ADB assesses that Indonesia’s growth is still supported by solid domestic demand. Household consumption remains the main pillar, backed by inflation kept at around 2.5 percent. This condition provides room for the public to continue shopping and maintain economic activities.
“Indonesia’s domestic demand is relatively strong compared to other countries in the region. This serves as an important buffer amid global pressures,” ADB writes in its report, quoted on Tuesday (14/4/2026).
In addition to consumption, infrastructure development and private sector investment continue to progress. Inflows of foreign investment are seen as helping to maintain exchange rate stability while financing external needs.
On the other hand, recognition also comes from FTSE Russell, which maintains Indonesia’s status as a Secondary Emerging Market. In its announcement on 7 April 2026, the global index agency even stated that it would not include Indonesia on the watchlist for downgrading status.
This assessment reflects global investors’ confidence in the domestic financial market. The reforms undertaken are seen as starting to show results, including improvements in transparency and investor protection.

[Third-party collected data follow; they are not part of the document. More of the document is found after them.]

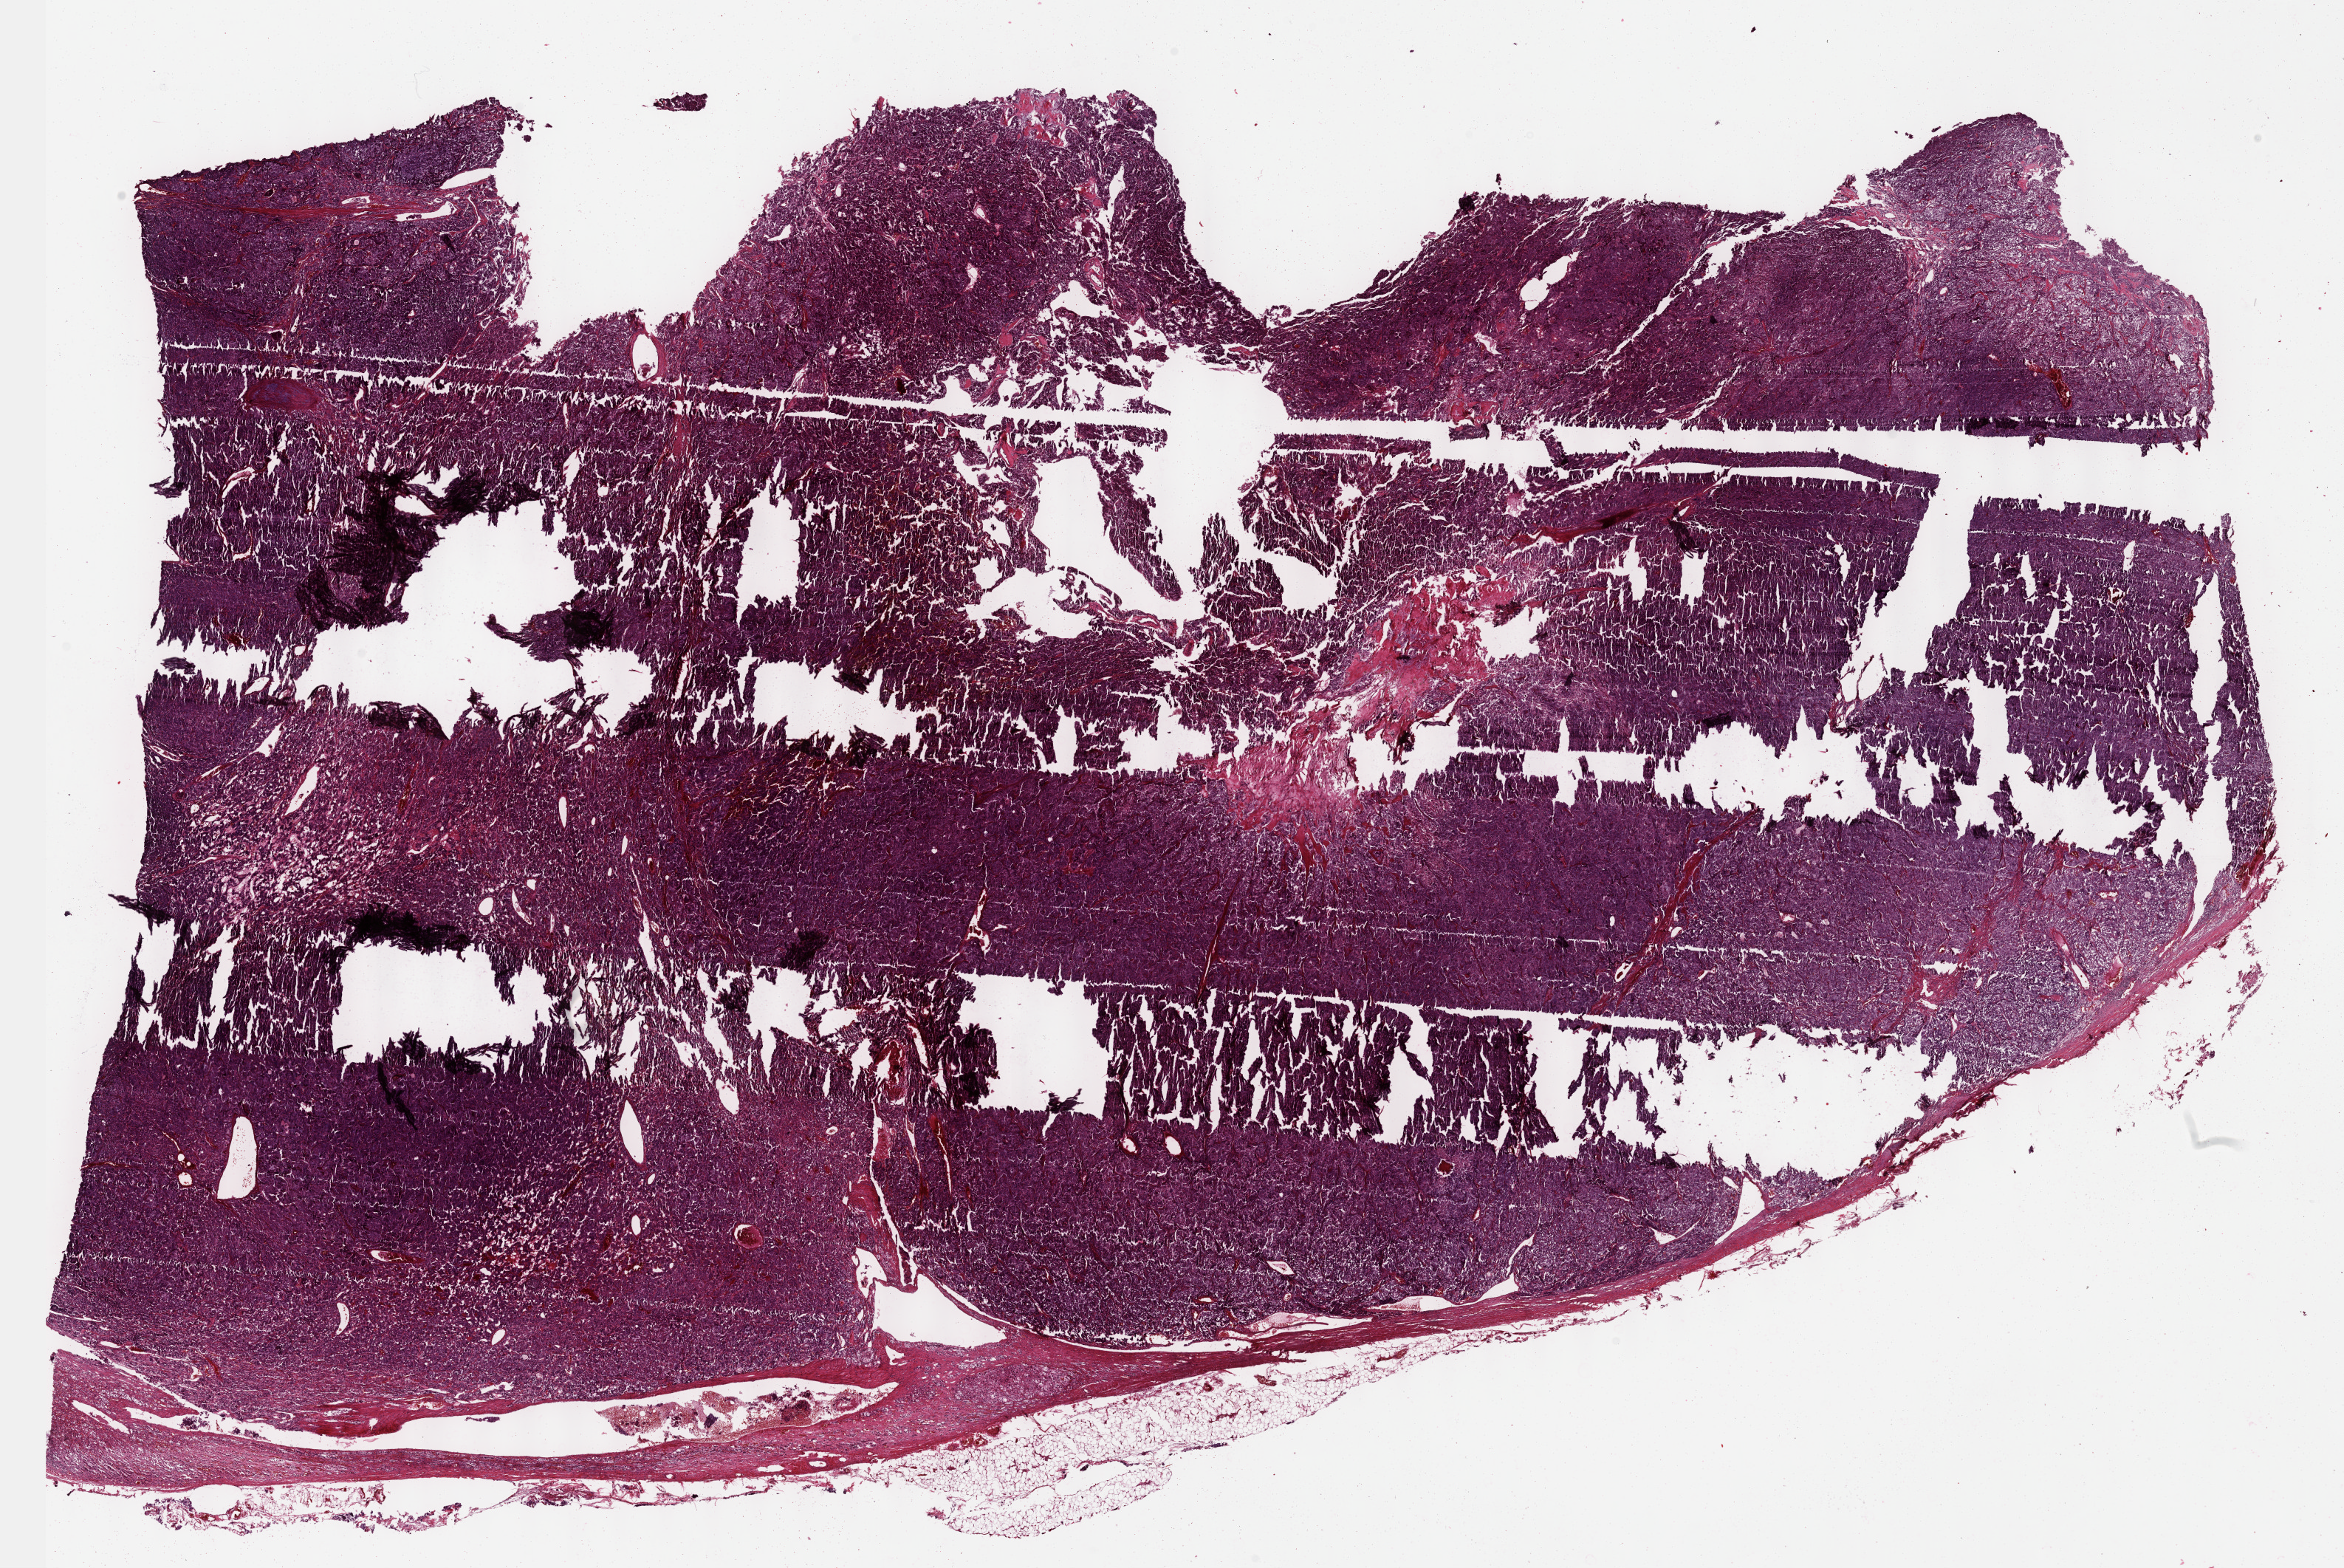
Digitized H&E-stained tissue section (whole slide) — whole scanned area (about 25.7 x 17.2 mm, from a 40x scan) shown as a low-resolution overview. FFPE section. Primary tumour sample from the adrenal gland. Male patient; age at initial diagnosis 37 years.
Diagnosis: Pheochromocytoma, NOS.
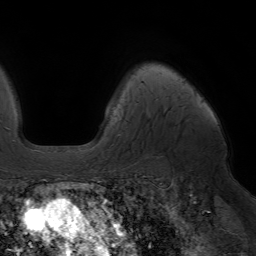
Breast MRI (dynamic contrast-enhanced), one axial slice. Slice 52 of 64 in the series (ordered by position). Cropped to one breast. Dynamic contrast-enhanced series, time point 2 of 7 at this slice position (early post-contrast). 1.5 T. TE 4.2 ms, TR 6.8 ms. 256 × 256 image matrix. Female patient.
Outlined on this slice (semi-automatically segmented with operator editing):
- enhancing-tissue mask used for the functional tumour volume (all voxels passing the contrast-enhancement thresholds inside the analysis volume; usually the tumour): bounding box [x1, y1, x2, y2] px = [88, 143, 90, 145]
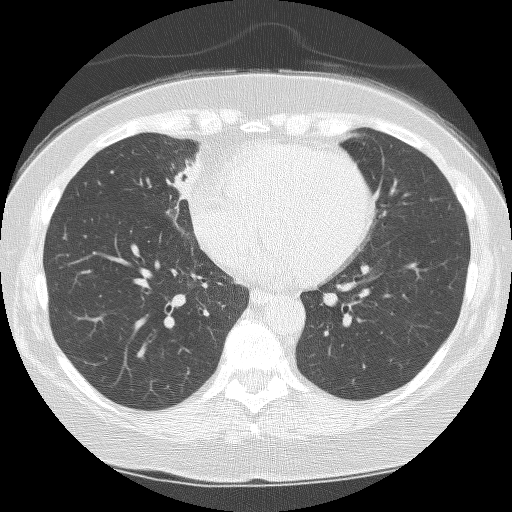
Low-dose screening chest CT, one axial slice. 120 kVp. Lung window (W 1500 / L -600 HU). 2.5 mm slice thickness. 512 × 512 image matrix, field of view 299 × 299 mm.
Outlined on this slice (outlined manually by an expert reader):
- lesion 1 (tumor, hilum of right lung): bounding box [x1, y1, x2, y2] px = [168, 154, 199, 201]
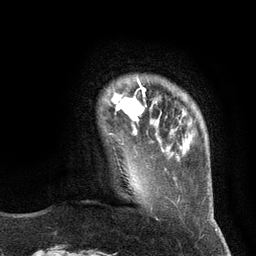
Breast MRI (dynamic contrast-enhanced), one axial slice; slice 21 of 134 in the series (ordered by position); cropped to one breast; dynamic contrast-enhanced series, time point 2 of 6 at this slice position (early post-contrast); 3 T; TE 2.8 ms, TR 7.3 ms; 1.2 mm slice thickness; 256 × 256 image matrix, field of view 180 × 180 mm. Female patient.
Structures marked on this image (semi-automatic segmentation, software-assisted and operator-edited):
- enhancing-tissue mask used for the functional tumour volume (all voxels passing the contrast-enhancement thresholds inside the analysis volume; usually the tumour): box from (x=109, y=79) to (x=157, y=135) px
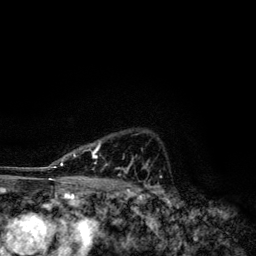
Breast MRI, one axial slice; slice 90 of 134 in the series (ordered by position); cropped to one breast; dynamic contrast-enhanced series, time point 2 of 6 at this slice position (early post-contrast); 3 T; TE 4.2 ms, TR 7.9 ms; 1.2 mm slice thickness; 256 × 256 image matrix. Female patient.
Structures marked on this image (semi-automatic segmentation, software-assisted and operator-edited):
- enhancing-tissue mask used for the functional tumour volume (all voxels passing the contrast-enhancement thresholds inside the analysis volume; usually the tumour): box from (x=49, y=153) to (x=148, y=173) px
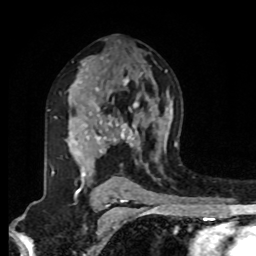
Breast MRI, one axial slice; slice 54 of 80 in the series (ordered by position); cropped to one breast; dynamic contrast-enhanced series, time point 2 of 8 at this slice position (early post-contrast); 1.5 T; TE 4.2 ms, TR 7 ms; 256 × 256 image matrix, field of view 175 × 175 mm. Female patient.
Annotated regions visible in this slice (semi-automatic segmentation, software-assisted and operator-edited):
- enhancing-tissue mask used for the functional tumour volume (all voxels passing the contrast-enhancement thresholds inside the analysis volume; usually the tumour): bounding box [x1, y1, x2, y2] px = [48, 79, 149, 183]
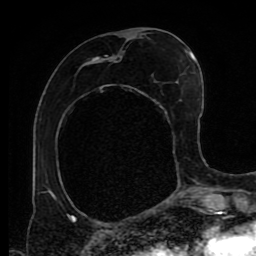
Breast MRI (dynamic contrast-enhanced), one axial slice; position 38 of 80 along the scan axis; cropped to one breast; dynamic contrast-enhanced series, time point 2 of 9 at this slice position (early post-contrast); 1.5 T; TE 4.2 ms, TR 7 ms; 2 mm slice thickness; 256 × 256 image matrix. Female patient.
Annotated regions visible in this slice (semi-automatically segmented with operator editing):
- enhancing-tissue mask used for the functional tumour volume (all voxels passing the contrast-enhancement thresholds inside the analysis volume; usually the tumour): bounding box (x1, y1, x2, y2) in pixels: (67, 39, 191, 219)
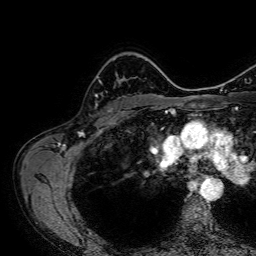
Breast MRI, one axial slice; slice 50 of 64 in the series (ordered by position); cropped to one breast; dynamic contrast-enhanced series, time point 2 of 7 at this slice position (early post-contrast); 1.5 T; TE 2.6 ms, TR 5.2 ms; 2.5 mm slice thickness; 256 × 256 image matrix. Female patient.
Annotated regions visible in this slice (semi-automatic segmentation, software-assisted and operator-edited):
- enhancing-tissue mask used for the functional tumour volume (all voxels passing the contrast-enhancement thresholds inside the analysis volume; usually the tumour): bounding box <95,74,121,110> (left, top, right, bottom; pixels)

The Financial Services Authority (OJK) describes this achievement as evidence that improvements in capital market governance are on the right track.
“This shows positive and credible progress in the eyes of global investors,” OJK stated in its official remarks.
For the public, this stability is more than just numbers. Sustained growth has direct impacts, from job opportunities to price stability of goods. The government views the strong domestic economic foundation as the key to facing global turbulence.
Looking ahead, the government is committed to maintaining this momentum through fiscal strengthening, monetary stability, and financial sector reforms. These steps are also to address the upcoming review from FTSE Russell in June and other global indices in the near future.
Amid external pressures, Indonesia is assessed to still have room to grow. As long as public consumption is maintained and policies remain consistent, optimism for the domestic economy remains open.